PITTSBURGH  (May 8, 2013) ...  Hai (Helen) Li, PhD , assistant professor of electrical and computer engineering at the University of Pittsburgh Swanson School of Engineering, was named the 2013 recipient of the DARPA Young Faculty Award. Dr. Li's winning proposal was "An Adaptive Information Processing System Resilient to Device Variations and Noises."

The objective of DARPA's Young Faculty Award (YFA) program is to identify and engage rising research stars in junior faculty positions at U.S. academic institutions and expose them to Defense Department needs and DARPA's program development process. The YFA program provides funding, mentoring, and industry and DoD contacts to these faculty members early in their careers to develop their research ideas in the context of DoD needs. The program focuses on untenured faculty, emphasizing those without prior DARPA funding. The long-term goal of YFA is to develop the next generation of academic scientists, engineers, and mathematicians in key disciplines who will focus a significant portion of their career on DoD and National Security issues.

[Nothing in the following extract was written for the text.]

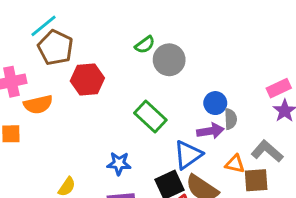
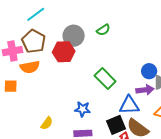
brown pentagon: (55, 48) -> (34, 41), moved
gray circle: (169, 60) -> (74, 36), moved
blue triangle: (188, 155) -> (129, 105), turned 30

YFA was initiated as a DARPA program in 2006. Technical areas of interest included electronics, photonics, microelectromechanical systems (MEMS), architectures, and algorithms. The program was expanded in 2009 and again in 2010 to address additional DARPA core research areas. Current YFA efforts are 2 years in duration with approximately $150,000 per year for projects. Each YFA is assigned a DARPA program manager who is closely aligned with their technical interests. A highlight of YFA is DARPA-sponsored military visits. All YFA recipients are expected to participate in one or more military site visits or exercises to help them better understand DoD.

In its relatively short history, YFA has funded nearly 100 up-and-coming junior faculty members, many of whom have also become engaged with DARPA and DoD in other programs.

This is Dr. Li's second national recognition in as many years. In 2012 she received a CAREER Award, the National Science Foundation's top accolade for junior faculty who stand to assume significant leadership roles in their fields.